───── Extracted information ─────
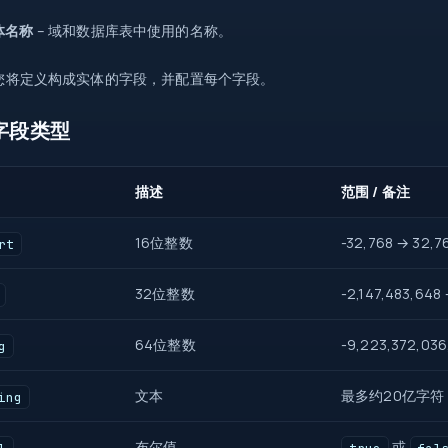
体名称
– 域和数据库表中使用的名称。
您将定义构成实体的字段，并配置每个字段。
字段类型
描述
范围 / 备注
16位整数
-32,768 → 32,7
rt
32位整数
-2,147,483,648 
64位整数
-9,223,372,036
g
文本
最多约20亿字符
ing
布尔值
或
l
true
fal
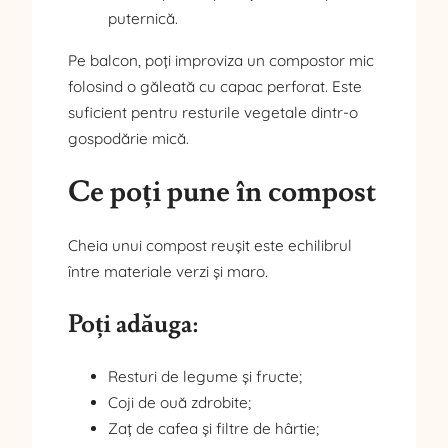
puternică.
Pe balcon, poți improviza un compostor mic
folosind o găleată cu capac perforat. Este
suficient pentru resturile vegetale dintr-o
gospodărie mică.
Ce poți pune în compost
Cheia unui compost reușit este echilibrul
între materiale verzi și maro.
Poți adăuga:
Resturi de legume și fructe;
Coji de ouă zdrobite;
Zaț de cafea și filtre de hârtie;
─────
Task requirements |
Copy the text of all the records above, swapping "găleată" for "cutie" and keeping everything else unchanged. Leave the pictures out of your answer.

Task solution |
体名称
– 域和数据库表中使用的名称。
您将定义构成实体的字段，并配置每个字段。
字段类型
描述
范围 / 备注
16位整数
-32,768 → 32,7
rt
32位整数
-2,147,483,648 
64位整数
-9,223,372,036
g
文本
最多约20亿字符
ing
布尔值
或
l
true
fal
puternică.
Pe balcon, poți improviza un compostor mic
folosind o cutie cu capac perforat. Este
suficient pentru resturile vegetale dintr-o
gospodărie mică.
Ce poți pune în compost
Cheia unui compost reușit este echilibrul
între materiale verzi și maro.
Poți adăuga:
Resturi de legume și fructe;
Coji de ouă zdrobite;
Zaț de cafea și filtre de hârtie;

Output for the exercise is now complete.